Стараясь не шуметь, чтобы не потревожить родителей, я забираю из подвала письмо, где замечаю, что отец вытащил Леди из клетки. Я отворачиваюсь и, стараясь не думать об этом, засовываю бумагу в карман на случай, если оно понадобится в качестве доказательства… чего? Моего права войти? Быть там? На самом деле, я не знаю, как Холм решает, кому позволено, а кому — нет. Нервный приступ скручивает мой желудок и мне приходится на мгновенье напрячься, чтобы успокоить дыхание. Самое худшее, что они сделают, это вышвырнут тебя, а люди с презрением посмеются. Ты знаешь, как жить и с тем, и с другим.
Глубоко вздохнув, я возвращаюсь наверх, где у дверей меня ждет Селени. Я заглядываю в комнату родителей. Сказать что-нибудь? Но я не знаю, что именно, поэтому просто выхожу из дома с Селени и прохожу по четырем каменным плитам, которые соединяют наш дом с мощеной улицей. Как раз, когда петух издает еще один приглушенный крик.
Глава 12
Замок Холма располагается на самой точке Пинсбери Порт, украшающей собой дальние поместья Высших. Они простираются до самой пристани, заканчивающейся в миле от моря.

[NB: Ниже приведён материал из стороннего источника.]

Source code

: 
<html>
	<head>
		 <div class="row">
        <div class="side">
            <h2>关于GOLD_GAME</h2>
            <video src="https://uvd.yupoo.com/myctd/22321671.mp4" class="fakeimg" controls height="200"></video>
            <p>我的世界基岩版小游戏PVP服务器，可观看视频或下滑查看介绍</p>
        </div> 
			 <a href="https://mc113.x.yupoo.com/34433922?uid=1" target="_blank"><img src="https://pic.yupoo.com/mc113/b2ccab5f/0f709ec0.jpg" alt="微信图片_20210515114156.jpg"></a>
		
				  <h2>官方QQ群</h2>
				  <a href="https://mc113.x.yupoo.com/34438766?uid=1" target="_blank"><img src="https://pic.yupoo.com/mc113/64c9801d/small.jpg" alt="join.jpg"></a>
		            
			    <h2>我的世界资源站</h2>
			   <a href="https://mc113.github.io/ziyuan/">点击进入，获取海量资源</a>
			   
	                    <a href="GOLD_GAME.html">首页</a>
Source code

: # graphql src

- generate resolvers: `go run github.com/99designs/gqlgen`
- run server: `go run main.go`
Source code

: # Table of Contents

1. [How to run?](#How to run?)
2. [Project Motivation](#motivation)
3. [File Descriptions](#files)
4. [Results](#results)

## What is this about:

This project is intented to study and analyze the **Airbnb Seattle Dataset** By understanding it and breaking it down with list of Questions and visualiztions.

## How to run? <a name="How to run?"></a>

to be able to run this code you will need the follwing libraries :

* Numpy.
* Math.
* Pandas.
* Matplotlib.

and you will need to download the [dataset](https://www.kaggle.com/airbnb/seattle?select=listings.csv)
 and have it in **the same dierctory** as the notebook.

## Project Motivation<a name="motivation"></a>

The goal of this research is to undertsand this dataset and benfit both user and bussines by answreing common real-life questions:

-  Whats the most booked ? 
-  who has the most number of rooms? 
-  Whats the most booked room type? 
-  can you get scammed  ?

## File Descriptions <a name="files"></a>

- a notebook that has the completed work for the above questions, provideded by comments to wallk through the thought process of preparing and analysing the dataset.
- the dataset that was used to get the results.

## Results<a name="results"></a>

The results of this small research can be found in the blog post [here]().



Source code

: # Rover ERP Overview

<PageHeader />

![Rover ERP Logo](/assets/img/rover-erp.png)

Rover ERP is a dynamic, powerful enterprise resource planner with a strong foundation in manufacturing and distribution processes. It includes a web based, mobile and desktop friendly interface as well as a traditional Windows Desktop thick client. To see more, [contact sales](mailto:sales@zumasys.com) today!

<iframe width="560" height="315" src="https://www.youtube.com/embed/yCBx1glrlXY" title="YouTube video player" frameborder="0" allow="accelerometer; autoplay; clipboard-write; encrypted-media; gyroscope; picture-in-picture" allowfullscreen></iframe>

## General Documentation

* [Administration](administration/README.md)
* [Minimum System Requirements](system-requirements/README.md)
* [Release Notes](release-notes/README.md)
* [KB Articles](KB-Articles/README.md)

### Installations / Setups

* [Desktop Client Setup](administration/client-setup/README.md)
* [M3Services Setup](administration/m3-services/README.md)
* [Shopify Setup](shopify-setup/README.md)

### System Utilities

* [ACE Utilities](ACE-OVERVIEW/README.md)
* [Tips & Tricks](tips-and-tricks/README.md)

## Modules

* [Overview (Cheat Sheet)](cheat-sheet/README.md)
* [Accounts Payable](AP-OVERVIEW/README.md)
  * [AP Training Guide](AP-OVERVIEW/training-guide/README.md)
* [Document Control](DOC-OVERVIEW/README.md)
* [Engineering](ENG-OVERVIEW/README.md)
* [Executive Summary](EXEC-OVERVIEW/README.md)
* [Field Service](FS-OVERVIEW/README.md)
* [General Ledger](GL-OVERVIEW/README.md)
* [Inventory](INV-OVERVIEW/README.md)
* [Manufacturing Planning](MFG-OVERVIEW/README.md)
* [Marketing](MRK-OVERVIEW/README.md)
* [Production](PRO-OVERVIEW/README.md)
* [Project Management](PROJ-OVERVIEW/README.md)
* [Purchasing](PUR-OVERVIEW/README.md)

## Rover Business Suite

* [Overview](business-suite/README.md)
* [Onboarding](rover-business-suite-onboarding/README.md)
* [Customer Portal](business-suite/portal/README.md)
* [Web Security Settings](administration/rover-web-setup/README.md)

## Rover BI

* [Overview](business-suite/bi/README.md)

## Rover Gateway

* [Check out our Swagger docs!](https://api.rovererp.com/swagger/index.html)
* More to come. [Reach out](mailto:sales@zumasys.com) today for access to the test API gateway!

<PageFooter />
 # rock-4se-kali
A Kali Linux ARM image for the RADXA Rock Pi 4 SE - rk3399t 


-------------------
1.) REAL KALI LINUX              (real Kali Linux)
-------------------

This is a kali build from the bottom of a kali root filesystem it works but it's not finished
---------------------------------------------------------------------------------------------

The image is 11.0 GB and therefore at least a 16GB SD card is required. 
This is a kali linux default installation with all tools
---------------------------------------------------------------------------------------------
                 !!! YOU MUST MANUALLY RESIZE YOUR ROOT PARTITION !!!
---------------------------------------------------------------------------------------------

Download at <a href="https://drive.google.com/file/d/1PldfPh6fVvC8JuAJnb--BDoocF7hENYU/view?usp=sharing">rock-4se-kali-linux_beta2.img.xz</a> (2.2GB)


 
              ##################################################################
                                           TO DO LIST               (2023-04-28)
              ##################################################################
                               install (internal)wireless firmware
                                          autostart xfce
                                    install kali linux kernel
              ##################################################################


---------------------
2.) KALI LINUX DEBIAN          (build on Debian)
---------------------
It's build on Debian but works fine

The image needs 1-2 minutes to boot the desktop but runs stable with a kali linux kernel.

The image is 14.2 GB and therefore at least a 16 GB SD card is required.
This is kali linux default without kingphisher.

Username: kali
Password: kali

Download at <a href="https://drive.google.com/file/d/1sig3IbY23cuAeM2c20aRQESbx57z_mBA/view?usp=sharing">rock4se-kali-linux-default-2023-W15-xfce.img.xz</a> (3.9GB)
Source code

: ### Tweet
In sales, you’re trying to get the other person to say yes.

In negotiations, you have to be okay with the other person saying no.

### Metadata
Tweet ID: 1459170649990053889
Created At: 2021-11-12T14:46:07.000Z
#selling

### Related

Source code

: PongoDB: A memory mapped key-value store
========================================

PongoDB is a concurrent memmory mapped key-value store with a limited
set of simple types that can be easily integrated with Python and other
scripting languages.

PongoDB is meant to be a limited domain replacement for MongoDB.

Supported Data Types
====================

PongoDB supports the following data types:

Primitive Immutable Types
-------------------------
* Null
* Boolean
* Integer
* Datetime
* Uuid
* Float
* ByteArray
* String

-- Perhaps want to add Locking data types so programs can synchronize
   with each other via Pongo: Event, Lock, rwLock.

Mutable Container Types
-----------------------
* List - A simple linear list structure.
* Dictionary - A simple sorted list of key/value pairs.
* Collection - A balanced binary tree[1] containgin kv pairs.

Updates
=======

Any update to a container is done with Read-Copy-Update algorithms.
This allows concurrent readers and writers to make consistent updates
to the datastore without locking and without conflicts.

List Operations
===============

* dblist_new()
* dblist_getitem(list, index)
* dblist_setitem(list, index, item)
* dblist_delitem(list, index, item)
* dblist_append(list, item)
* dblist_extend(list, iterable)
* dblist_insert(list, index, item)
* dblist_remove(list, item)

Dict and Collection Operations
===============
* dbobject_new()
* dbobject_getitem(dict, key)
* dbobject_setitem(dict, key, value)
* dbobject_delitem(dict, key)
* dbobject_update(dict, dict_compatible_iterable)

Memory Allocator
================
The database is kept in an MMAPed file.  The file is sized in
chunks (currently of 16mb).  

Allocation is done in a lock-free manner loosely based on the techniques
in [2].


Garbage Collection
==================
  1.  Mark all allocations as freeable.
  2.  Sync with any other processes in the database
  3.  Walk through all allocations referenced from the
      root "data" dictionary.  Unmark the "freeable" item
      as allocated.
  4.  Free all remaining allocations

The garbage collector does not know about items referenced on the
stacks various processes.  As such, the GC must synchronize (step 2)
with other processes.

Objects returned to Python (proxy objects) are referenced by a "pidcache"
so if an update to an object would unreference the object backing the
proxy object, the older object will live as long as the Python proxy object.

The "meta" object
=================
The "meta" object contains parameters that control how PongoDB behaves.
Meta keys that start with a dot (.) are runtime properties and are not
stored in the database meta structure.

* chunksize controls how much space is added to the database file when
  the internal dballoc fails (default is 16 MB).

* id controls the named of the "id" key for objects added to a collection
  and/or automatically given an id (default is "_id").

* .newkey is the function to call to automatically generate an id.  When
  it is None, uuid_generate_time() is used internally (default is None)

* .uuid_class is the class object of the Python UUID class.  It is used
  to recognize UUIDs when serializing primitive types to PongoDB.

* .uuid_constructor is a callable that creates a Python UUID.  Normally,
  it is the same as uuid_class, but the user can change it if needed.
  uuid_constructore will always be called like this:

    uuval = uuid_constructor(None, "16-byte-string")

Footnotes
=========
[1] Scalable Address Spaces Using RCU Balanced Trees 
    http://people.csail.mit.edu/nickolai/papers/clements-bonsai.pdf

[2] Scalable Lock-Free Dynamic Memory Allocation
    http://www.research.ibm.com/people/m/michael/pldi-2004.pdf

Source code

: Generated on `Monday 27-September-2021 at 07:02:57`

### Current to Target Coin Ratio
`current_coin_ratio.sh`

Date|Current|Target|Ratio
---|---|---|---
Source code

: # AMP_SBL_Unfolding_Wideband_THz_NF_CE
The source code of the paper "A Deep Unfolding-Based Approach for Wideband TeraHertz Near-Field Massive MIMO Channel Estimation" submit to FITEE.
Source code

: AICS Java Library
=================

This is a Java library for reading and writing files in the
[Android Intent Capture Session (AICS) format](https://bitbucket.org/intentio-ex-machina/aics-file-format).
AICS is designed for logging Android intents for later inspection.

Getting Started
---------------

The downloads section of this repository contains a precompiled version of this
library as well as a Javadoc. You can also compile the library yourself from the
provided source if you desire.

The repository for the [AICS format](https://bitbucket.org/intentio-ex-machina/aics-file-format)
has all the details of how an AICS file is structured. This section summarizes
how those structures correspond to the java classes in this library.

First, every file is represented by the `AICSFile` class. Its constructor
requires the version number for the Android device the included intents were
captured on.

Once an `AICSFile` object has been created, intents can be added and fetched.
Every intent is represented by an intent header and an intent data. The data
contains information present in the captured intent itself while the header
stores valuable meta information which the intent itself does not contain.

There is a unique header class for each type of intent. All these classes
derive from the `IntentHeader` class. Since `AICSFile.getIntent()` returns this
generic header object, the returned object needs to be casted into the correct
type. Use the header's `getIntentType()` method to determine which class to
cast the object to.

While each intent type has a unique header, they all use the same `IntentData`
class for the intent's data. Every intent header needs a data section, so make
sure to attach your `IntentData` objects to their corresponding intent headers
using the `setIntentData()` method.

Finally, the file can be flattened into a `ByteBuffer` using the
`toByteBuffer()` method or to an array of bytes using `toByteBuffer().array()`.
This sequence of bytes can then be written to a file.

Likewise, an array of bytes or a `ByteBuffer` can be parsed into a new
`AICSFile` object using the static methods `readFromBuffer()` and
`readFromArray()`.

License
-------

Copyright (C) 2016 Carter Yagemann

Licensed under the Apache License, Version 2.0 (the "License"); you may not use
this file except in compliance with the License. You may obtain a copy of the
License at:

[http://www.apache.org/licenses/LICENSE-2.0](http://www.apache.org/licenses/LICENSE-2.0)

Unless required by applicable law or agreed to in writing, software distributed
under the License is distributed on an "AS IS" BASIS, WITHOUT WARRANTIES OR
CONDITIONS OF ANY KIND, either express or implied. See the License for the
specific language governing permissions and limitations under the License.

Нам с Селены открывается вид на дорогу, также на верхушки вековых камней и черепичные крыши, отражающие лучи вечернего солнца, сверкают, как точечные жемчужины, переливаясь над огромными зелеными холмами и изгородями даже самых скрытых домов.
Легенда гласит, что прадед Короля Фрэнсиса, Король Эдмундтон, даровал поместье прадеду Холмса в награду за его магию, что изменила ход Великой Океанической Войны. И хотя взаимоотношения между королевскими отпрысками и потомками Холмса остаются неизвестными, по слухам, во время национального кризиса карета с гербом Короля Фрэнсиса была замечена в Поместье Холма глубокой ночью.
Вдыхая запах влажной земли и листьев, я задумываюсь, что думает Король Френсис об Испытании Лабиринта. Возможно, кто-то из членов семьи посещал его лично.
С пристани доносится дуновение ветерка, направляясь прямиком к реке, пока мы с Селени начинаем наш путь. Как дракон, вдыхающий назад свое пламя, исчезает тонкая пелена дождя и тумана, потихоньку отступая в крошечные уголки Рейна. Прилив соленых брызг, как парфюм, остается на наших волосах и коже. Они несут с собой звуки возбужденных голосов, крики, что становятся громче, и несвязный смех. Оглядываясь вокруг, я понимаю, что даже некоторые из лиц, встретившиеся в пабе, выглядят ярче.